«L’électro est une continuité, pas une révolution»

Max Richter, on vous définit parfois comme « un architecte de la révolution électronique post-minimalisme ». Ça vous parle ?

(Rire) Je ne sais pas… C’est drôle comme la musique électronique est vue comme quelque chose de révolutionnaire, ou comme un bouleversement dans la musique classique alors que depuis des centaines d’années, les compositeurs utilisent toutes sortes de nouvelles technologies. Le clavier du piano qui s’est rallongé au fil du temps, c’est de la technologie ! C’est une chose que les compositeurs souhaitent pour avoir plus de couleurs dans leur palette. Nous voulons pouvoir raconter des histoires plus riches, de manières plus diverses. L’électronique entre juste dans cette démarche. Je vois totalement cela dans la continuité des instruments traditionnels. Nous vivons au XXIe siècle, donc… (sourire)
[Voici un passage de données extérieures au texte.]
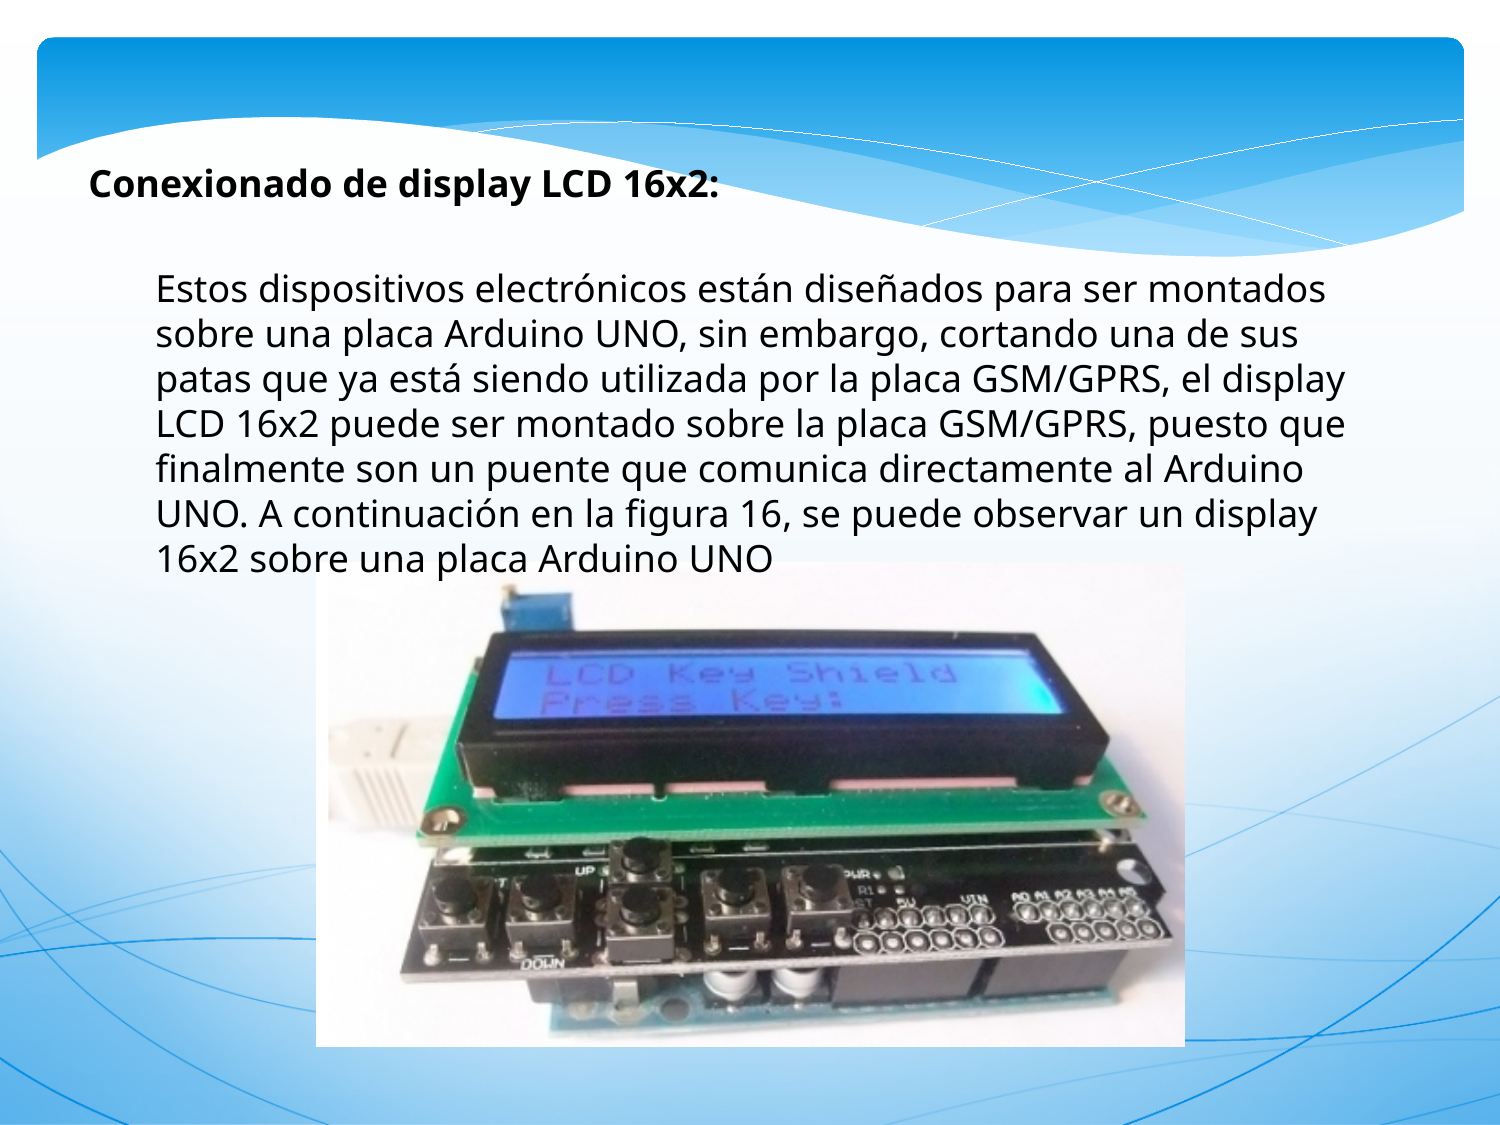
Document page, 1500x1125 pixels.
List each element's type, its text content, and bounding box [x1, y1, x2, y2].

Vous avez porté un projet autour de Vivaldi, compositeur baroque. Votre album « Sleep » est lui plus minimal. Pour vous, il n’y a donc pas de frontière ? Comment ça se passe quand vous composez ?

Je me laisse juste guider par la direction que le matériel veut prendre. Ce qui m’intéresse, c’est la dynamique de la musique. Découvrir la manière la plus claire de dire ce que j’ai en tête. Parfois, je le fais grâce à des instruments traditionnels, parfois grâce à la musique électronique. Souvent, je mixe les deux.

Qu’est-ce qui a construit cette conception ? Vous citez souvent Luciano Berio comme l’une de vos principales influences.

Berio a été très important pour moi. J’ai étudié avec lui à Florence après avoir quitté la Royal Academy. À l’époque, j’écrivais une musique moderniste hyper compliquée. Impossible à jouer, impossible à écouter (rires). Dans un style qu’on pourrait rapprocher de l’école Boulez. Je lui ai montré ma musique hyper complexe et il m’a posé des questions très fondamentales sur ce que j’essayais de faire en tant qu’artiste et encore plus en tant que personne. Je lui ai expliqué que j’essayais de communiquer à travers ma musique. Il m’a suggéré de le faire d’une manière compréhensible. À l’époque, les minimalistes américains devenaient célèbres, une nouvelle musique tonale apparaissait dans les pays baltes, avec Arvo Pärt. C’était un moment de réévaluation de ce que l’art de la musique pouvait être. J’ai eu le sentiment que je pouvais trouver un langage capable de transmettre les histoires que je voulais raconter. Ce langage, je le voyais atonal et très réduit. Une sorte de principe d’économie, avec une qualité d’écriture pure et simple. Quelque chose de très direct. C’est ça que Berio m’a apporté.

Vous avez donc aussi été influencé par Pärt ?

Bien sûr, et par les autres compositeurs de cette veine. Aussi par les minimalistes américains, les minimalistes allemands, et par la « New simplicity » au Royaume-Uni. Toutes ces choses se sont en quelque sorte unies.

Quelle a été l’influence de votre éducation classique ? Ce n’est sans doute pas la même manière de composer…

De manière assez drôle en fait ça l’est ! À l’Université, j’ai étudié la musique de la renaissance. Nous devions imiter Bach, Schubert… La chose dans laquelle je puise le plus est la musique ancienne que j’ai appris à l’époque : la musique des Tudors, les polyphonies de la Renaissance… Parce que c’est en fait de la musique très technique. Je pense que j’ai absorbé cela comme une manière de m’identifier à la composition. J’adore ce répertoire, il est fantastique.